Suddenly the mood was lighter. Reminiscing had reminded them of how close they were. It was a good moment to leave. “I’d better go,” Jeannie said, standing up.
“Me too,” said Patty. “I have to make dinner.”
However, neither woman moved toward the door. Jeannie felt she was abandoning her mother, deserting her in a time of need. Nobody here loved her. She should have family to look after her. Jeannie and Patty should stay with her, and cook for her, and iron her nightgowns, and turn the TV to her favorite show.
Mom said: “When will I see you?”
Jeannie hesitated. She wanted to say, “Tomorrow, I’ll bring you your breakfast and stay with you all day.” But it was impossible: she had a busy week at work. Guilt flooded her.
Patty rescued her, saying: “I’ll come tomorrow, and bring the kids to see you, you’ll like that.”
Mom was not going to let Jeannie get off that easily. “Will you come too, Jeannie?”
Jeannie could hardly speak. “As soon as I can.” Choking with grief, she leaned over the bed and kissed her mother. “I love you, Mom. Try to remember that.”
The moment they were outside the door, Patty burst into tears.
Jeannie felt like crying too, but she was the older sister, and she had long ago gotten into the habit of controlling her own emotions while she took care of Patty. She put an arm around her sister’s shoulders as they walked along the antiseptic corridor. Patty was not weak, but she was more accepting than Jeannie, who was combative and willful. Mom always criticized Jeannie and said she should be more like Patty.
“I wish I could have her at home with me, but I can’t,” Patty said woefully.
Jeannie agreed. Patty was married to a carpenter called Zip. They lived in a small row house with two bedrooms. The second bedroom was shared by her three boys. Davey was six, Mel four, and Tom two. There was nowhere to put a grandma.
Jeannie was single. As an assistant professor at Jones Falls University she earned thirty thousand dollars a year—a lot less than Patty’s husband, she guessed—and she had just taken out her first mortgage and bought a two-room apartment and furnished it on credit.
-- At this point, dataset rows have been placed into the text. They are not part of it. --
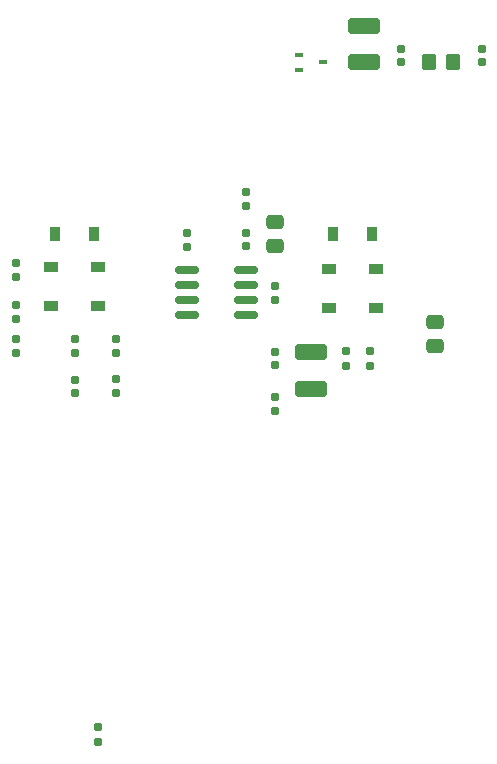
<source format=gbr>
%TF.GenerationSoftware,KiCad,Pcbnew,(6.0.7-1)-1*%
%TF.CreationDate,2022-12-18T15:37:26+01:00*%
%TF.ProjectId,overdrive,6f766572-6472-4697-9665-2e6b69636164,rev?*%
%TF.SameCoordinates,Original*%
%TF.FileFunction,Paste,Top*%
%TF.FilePolarity,Positive*%
%FSLAX46Y46*%
G04 Gerber Fmt 4.6, Leading zero omitted, Abs format (unit mm)*
G04 Created by KiCad (PCBNEW (6.0.7-1)-1) date 2022-12-18 15:37:26*
%MOMM*%
%LPD*%
G01*
G04 APERTURE LIST*
G04 Aperture macros list*
%AMRoundRect*
0 Rectangle with rounded corners*
0 $1 Rounding radius*
0 $2 $3 $4 $5 $6 $7 $8 $9 X,Y pos of 4 corners*
0 Add a 4 corners polygon primitive as box body*
4,1,4,$2,$3,$4,$5,$6,$7,$8,$9,$2,$3,0*
0 Add four circle primitives for the rounded corners*
1,1,$1+$1,$2,$3*
1,1,$1+$1,$4,$5*
1,1,$1+$1,$6,$7*
1,1,$1+$1,$8,$9*
0 Add four rect primitives between the rounded corners*
20,1,$1+$1,$2,$3,$4,$5,0*
20,1,$1+$1,$4,$5,$6,$7,0*
20,1,$1+$1,$6,$7,$8,$9,0*
20,1,$1+$1,$8,$9,$2,$3,0*%
G04 Aperture macros list end*
%ADD10R,0.900000X1.200000*%
%ADD11RoundRect,0.160000X0.160000X-0.197500X0.160000X0.197500X-0.160000X0.197500X-0.160000X-0.197500X0*%
%ADD12RoundRect,0.250000X1.100000X-0.412500X1.100000X0.412500X-1.100000X0.412500X-1.100000X-0.412500X0*%
%ADD13R,1.200000X0.900000*%
%ADD14RoundRect,0.160000X-0.160000X0.197500X-0.160000X-0.197500X0.160000X-0.197500X0.160000X0.197500X0*%
%ADD15RoundRect,0.155000X0.155000X-0.212500X0.155000X0.212500X-0.155000X0.212500X-0.155000X-0.212500X0*%
%ADD16RoundRect,0.250000X-0.475000X0.337500X-0.475000X-0.337500X0.475000X-0.337500X0.475000X0.337500X0*%
%ADD17RoundRect,0.250000X-0.350000X-0.450000X0.350000X-0.450000X0.350000X0.450000X-0.350000X0.450000X0*%
%ADD18RoundRect,0.150000X-0.825000X-0.150000X0.825000X-0.150000X0.825000X0.150000X-0.825000X0.150000X0*%
%ADD19R,0.700000X0.450000*%
%ADD20RoundRect,0.155000X-0.155000X0.212500X-0.155000X-0.212500X0.155000X-0.212500X0.155000X0.212500X0*%
%ADD21RoundRect,0.250000X-1.100000X0.412500X-1.100000X-0.412500X1.100000X-0.412500X1.100000X0.412500X0*%
%ADD22RoundRect,0.250000X0.475000X-0.337500X0.475000X0.337500X-0.475000X0.337500X-0.475000X-0.337500X0*%
G04 APERTURE END LIST*
D10*
%TO.C,D4*%
X67650000Y-73000000D03*
X64350000Y-73000000D03*
%TD*%
D11*
%TO.C,R6*%
X91000000Y-84160000D03*
X91000000Y-82965000D03*
%TD*%
D12*
%TO.C,C2*%
X90500000Y-58500000D03*
X90500000Y-55375000D03*
%TD*%
D13*
%TO.C,D2*%
X64000000Y-75850000D03*
X64000000Y-79150000D03*
%TD*%
D14*
%TO.C,R1*%
X69500000Y-85322500D03*
X69500000Y-86517500D03*
%TD*%
%TO.C,R7*%
X89000000Y-82965000D03*
X89000000Y-84160000D03*
%TD*%
D11*
%TO.C,R4*%
X61000000Y-80195000D03*
X61000000Y-79000000D03*
%TD*%
D15*
%TO.C,C7*%
X61000000Y-76635000D03*
X61000000Y-75500000D03*
%TD*%
%TO.C,C1*%
X66000000Y-86487500D03*
X66000000Y-85352500D03*
%TD*%
%TO.C,C3*%
X61000000Y-83067500D03*
X61000000Y-81932500D03*
%TD*%
D13*
%TO.C,D3*%
X68000000Y-79150000D03*
X68000000Y-75850000D03*
%TD*%
D16*
%TO.C,C12*%
X96500000Y-80462500D03*
X96500000Y-82537500D03*
%TD*%
D11*
%TO.C,R11*%
X83000000Y-78597500D03*
X83000000Y-77402500D03*
%TD*%
D13*
%TO.C,D7*%
X87500000Y-79310000D03*
X87500000Y-76010000D03*
%TD*%
D11*
%TO.C,R2*%
X66000000Y-83097500D03*
X66000000Y-81902500D03*
%TD*%
D17*
%TO.C,R5*%
X96000000Y-58500000D03*
X98000000Y-58500000D03*
%TD*%
D15*
%TO.C,C8*%
X80500000Y-74067500D03*
X80500000Y-72932500D03*
%TD*%
D11*
%TO.C,R3*%
X69500000Y-83097500D03*
X69500000Y-81902500D03*
%TD*%
D18*
%TO.C,U1*%
X75525000Y-76095000D03*
X75525000Y-77365000D03*
X75525000Y-78635000D03*
X75525000Y-79905000D03*
X80475000Y-79905000D03*
X80475000Y-78635000D03*
X80475000Y-77365000D03*
X80475000Y-76095000D03*
%TD*%
D15*
%TO.C,C4*%
X93600000Y-58500000D03*
X93600000Y-57365000D03*
%TD*%
D19*
%TO.C,D1*%
X85000000Y-57850000D03*
X85000000Y-59150000D03*
X87000000Y-58500000D03*
%TD*%
D11*
%TO.C,R8*%
X75500000Y-74097500D03*
X75500000Y-72902500D03*
%TD*%
D13*
%TO.C,D6*%
X91500000Y-76010000D03*
X91500000Y-79310000D03*
%TD*%
D10*
%TO.C,D5*%
X87850000Y-73000000D03*
X91150000Y-73000000D03*
%TD*%
D14*
%TO.C,R10*%
X68000000Y-114805000D03*
X68000000Y-116000000D03*
%TD*%
D20*
%TO.C,C11*%
X80500000Y-69500000D03*
X80500000Y-70635000D03*
%TD*%
D21*
%TO.C,C9*%
X86000000Y-83000000D03*
X86000000Y-86125000D03*
%TD*%
D22*
%TO.C,C6*%
X83000000Y-74075000D03*
X83000000Y-72000000D03*
%TD*%
D15*
%TO.C,C5*%
X100500000Y-58500000D03*
X100500000Y-57365000D03*
%TD*%
D20*
%TO.C,C10*%
X83000000Y-82995000D03*
X83000000Y-84130000D03*
%TD*%
D11*
%TO.C,R9*%
X83000000Y-88000000D03*
X83000000Y-86805000D03*
%TD*%
M02*

</source>
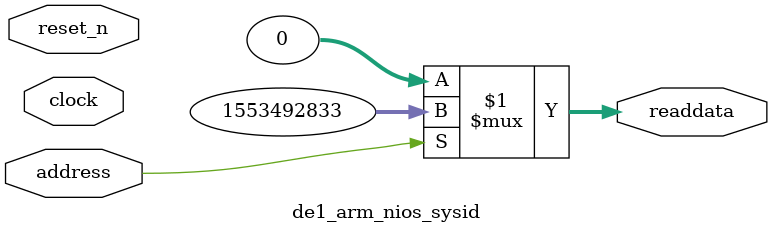
<source format=v>



// synthesis translate_off
`timescale 1ns / 1ps
// synthesis translate_on

// turn off superfluous verilog processor warnings 
// altera message_level Level1 
// altera message_off 10034 10035 10036 10037 10230 10240 10030 

module de1_arm_nios_sysid (
               // inputs:
                address,
                clock,
                reset_n,

               // outputs:
                readdata
             )
;

  output  [ 31: 0] readdata;
  input            address;
  input            clock;
  input            reset_n;

  wire    [ 31: 0] readdata;
  //control_slave, which is an e_avalon_slave
  assign readdata = address ? 1553492833 : 0;

endmodule



</source>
One room was a living room with a kitchen nook, the other a bedroom with a closet and a tiny bathroom. If she gave Mom her bed she would have to sleep on the couch every night; and there was no one at home during the day to keep an eye on a woman with Alzheimer’s. “I can’t take her either,” she said.
Patty showed anger through her tears. “So why did you tell her we would get her out of there? We can’t!”
They stepped outside into the torrid heat. Jeannie said: “Tomorrow I’ll go to the bank and get a loan. We’ll put her in a better place and I’ll add to the insurance money.”
“But how will you ever pay it back?” said Patty practically.
“I’ll get promoted to associate professor, then full professor, and I’ll be commissioned to write a textbook and get hired as a consultant by three international conglomerates.”
Patty smiled through her tears. “I believe you, but will the bank?”
Patty had always believed in Jeannie. Patty herself had never been ambitious. She had been below average at school and had married at nineteen and settled down to raise children without any apparent regrets. Jeannie was the opposite. Top of the class and captain of all sports teams, she had been a tennis champion and had put herself through college on sports scholarships. Whatever she said she was going to do, Patty never doubted her.
But Patty was right, the bank would not make another loan so soon after financing the purchase of her apartment. And she had only just started as assistant professor: it would be three years before she was considered for promotion. As they reached the parking lot Jeannie said desperately: “Okay, I’ll sell my car.”
She loved her car. It was a twenty-year-old Mercedes 230C, a red two-door sedan with black leather seats. She had bought it eight years ago, with her prize money for winning the May-fair Lites College Tennis Challenge, five thousand dollars. That was before it became chic to own an old Mercedes. “It’s probably worth double what I paid for it,” she said.
“But you’d have to buy another car,” Patty said, still remorselessly realistic.
“You’re right.” Jeannie sighed. “Well, I can do some private tutoring. It’s against JFU’s rules, but I can probably get forty dollars an hour teaching remedial statistics one-on-one with rich students who have flunked the exam at other universities. I could pick up three hundred dollars a week, maybe; tax-free if I don’t declare it.” She looked her sister in the eye. “Can you spare anything?”
Patty looked away. “I don’t know.”
“Zip makes more than I do.”
“He’ll kill me for saying this, but we might be able to chip in seventy-five or eighty a week,” Patty said at last. “I’ll get him to put in for a raise. He’s kind of timid about asking, but I know he deserves it, and his boss likes him.”